*** Opening EXCERPTED PASSAGE ***

Skip to content

Comments

functions to control nonce space and timeouts for all chip topologies#420

Open
adammwest wants to merge 23 commits intobitaxeorg:masterfrom
adammwest:fullscan_fix
Open

functions to control nonce space and timeouts for all chip topologies#420
adammwest wants to merge 23 commits intobitaxeorg:masterfrom
adammwest:fullscan_fix

Conversation

@adammwest
Copy link
Contributor

@adammwest adammwest commented Oct 20, 2024

What
relavent Issues/Prs

Goals

  • to set the nonce space to 100% for configurations that allow
  • support extended jobs for SV2

Search Space
there is the nonce space 32 bits
there is the version space 16 bits (BIP320)
there is ntime space ~12 bits (mpt, current time + 7200)
there is extranonce2 space ~64+bits

General mining info for ASICS
Typically ASICs will mine nonces first, but now they are so fast they have to mine more things,
in terms of cheapness ntime is good and versions are good due to ASICBOOST.

The general hierarchy is
hash boards -> chips -> cores

The older chips (Bitaxe Max), were supplied midstates
BM1397
the bitcoin header is to big to fit in 1 SHA compression so its split into 2

block0 block1
[midstate0][0,2,3,....]
[midstate1][0,2,3,....]
[midstate2][0,2,3,....]
[midstate3][0,2,3,....]
the purpose is share the message scheduler of SHA1 (first sha second block)
but this budens the controller to send work very fast to the chips

anyway there were 4 midstates and 672 small cores
so that means 168 cores on the chip each core does a independant search on the nonce range
core0 [0,2,3,....]
core1 [0,2,3,....] * offset1
...

*** Closing EXCERPTED PASSAGE ***
*** Opening PROVIDED DATA ***

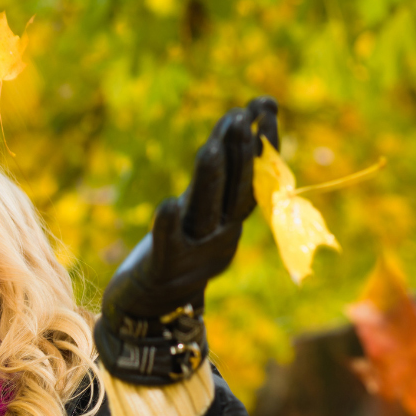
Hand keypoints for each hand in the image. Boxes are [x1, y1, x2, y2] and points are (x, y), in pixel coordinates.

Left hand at [94, 97, 278, 384]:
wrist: (149, 309)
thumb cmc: (176, 251)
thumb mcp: (201, 212)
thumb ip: (217, 177)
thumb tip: (237, 127)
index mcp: (231, 222)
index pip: (256, 179)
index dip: (263, 144)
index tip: (266, 106)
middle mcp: (220, 236)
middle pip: (235, 192)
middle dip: (239, 152)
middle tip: (239, 115)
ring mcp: (194, 253)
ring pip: (206, 212)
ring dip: (211, 179)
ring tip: (212, 145)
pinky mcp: (164, 268)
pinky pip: (168, 243)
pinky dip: (168, 224)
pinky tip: (168, 204)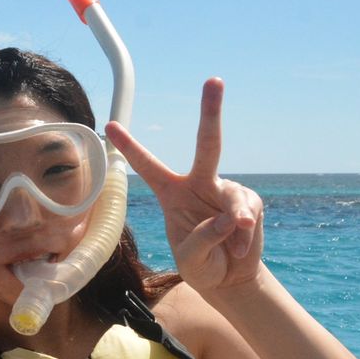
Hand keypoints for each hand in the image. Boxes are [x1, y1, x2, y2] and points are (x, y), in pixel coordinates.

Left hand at [105, 78, 263, 292]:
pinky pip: (248, 213)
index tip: (110, 125)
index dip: (130, 147)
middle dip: (211, 112)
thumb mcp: (191, 259)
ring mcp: (225, 190)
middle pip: (207, 145)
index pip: (147, 167)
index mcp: (171, 193)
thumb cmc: (202, 265)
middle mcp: (198, 184)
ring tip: (236, 241)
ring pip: (233, 196)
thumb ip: (204, 238)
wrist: (230, 278)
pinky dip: (245, 235)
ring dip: (236, 220)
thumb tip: (230, 216)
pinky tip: (241, 249)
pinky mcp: (249, 201)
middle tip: (214, 80)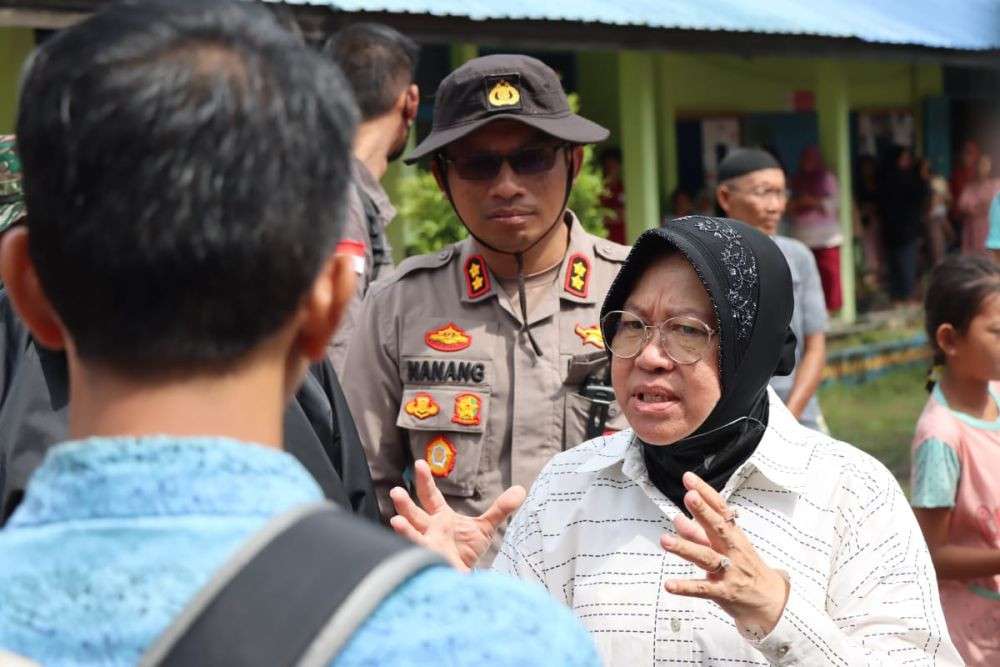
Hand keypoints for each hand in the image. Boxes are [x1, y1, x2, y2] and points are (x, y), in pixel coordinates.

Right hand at [388, 459, 525, 571]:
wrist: (465, 578)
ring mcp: (428, 547)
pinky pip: (421, 558)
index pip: (430, 496)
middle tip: (396, 492)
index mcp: (439, 518)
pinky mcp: (431, 563)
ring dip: (404, 530)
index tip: (419, 464)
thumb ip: (500, 509)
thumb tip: (521, 490)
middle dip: (404, 504)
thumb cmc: (467, 552)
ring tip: (396, 521)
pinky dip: (415, 554)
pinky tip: (411, 550)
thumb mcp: (485, 528)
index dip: (424, 480)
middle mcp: (430, 530)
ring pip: (412, 537)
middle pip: (414, 514)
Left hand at [660, 472, 789, 636]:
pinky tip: (669, 585)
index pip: (720, 509)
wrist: (770, 600)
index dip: (705, 493)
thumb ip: (699, 533)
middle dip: (703, 512)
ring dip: (685, 548)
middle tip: (689, 497)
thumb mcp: (725, 547)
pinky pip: (703, 589)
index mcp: (733, 535)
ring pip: (706, 557)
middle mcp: (732, 550)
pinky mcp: (724, 592)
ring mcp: (729, 571)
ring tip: (665, 540)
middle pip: (717, 528)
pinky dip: (686, 587)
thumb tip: (678, 519)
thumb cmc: (745, 568)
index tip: (689, 479)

*** Closing PROVIDED DATA ***

**ABOUT THIS EXERCISE:** Copy out the pull request page about nonce space and timeouts for chip topologies word for word, from start to finish.

**OUTPUT OF THE EXERCISE:**
Skip to content

Comments

functions to control nonce space and timeouts for all chip topologies#420

Open
adammwest wants to merge 23 commits intobitaxeorg:masterfrom
adammwest:fullscan_fix
Open

functions to control nonce space and timeouts for all chip topologies#420
adammwest wants to merge 23 commits intobitaxeorg:masterfrom
adammwest:fullscan_fix

Conversation

@adammwest
Copy link
Contributor

@adammwest adammwest commented Oct 20, 2024

What
relavent Issues/Prs

Goals

  • to set the nonce space to 100% for configurations that allow
  • support extended jobs for SV2

Search Space
there is the nonce space 32 bits
there is the version space 16 bits (BIP320)
there is ntime space ~12 bits (mpt, current time + 7200)
there is extranonce2 space ~64+bits

General mining info for ASICS
Typically ASICs will mine nonces first, but now they are so fast they have to mine more things,
in terms of cheapness ntime is good and versions are good due to ASICBOOST.

The general hierarchy is
hash boards -> chips -> cores

The older chips (Bitaxe Max), were supplied midstates
BM1397
the bitcoin header is to big to fit in 1 SHA compression so its split into 2

block0 block1
[midstate0][0,2,3,....]
[midstate1][0,2,3,....]
[midstate2][0,2,3,....]
[midstate3][0,2,3,....]
the purpose is share the message scheduler of SHA1 (first sha second block)
but this budens the controller to send work very fast to the chips

anyway there were 4 midstates and 672 small cores
so that means 168 cores on the chip each core does a independant search on the nonce range
core0 [0,2,3,....]
core1 [0,2,3,....] * offset1
...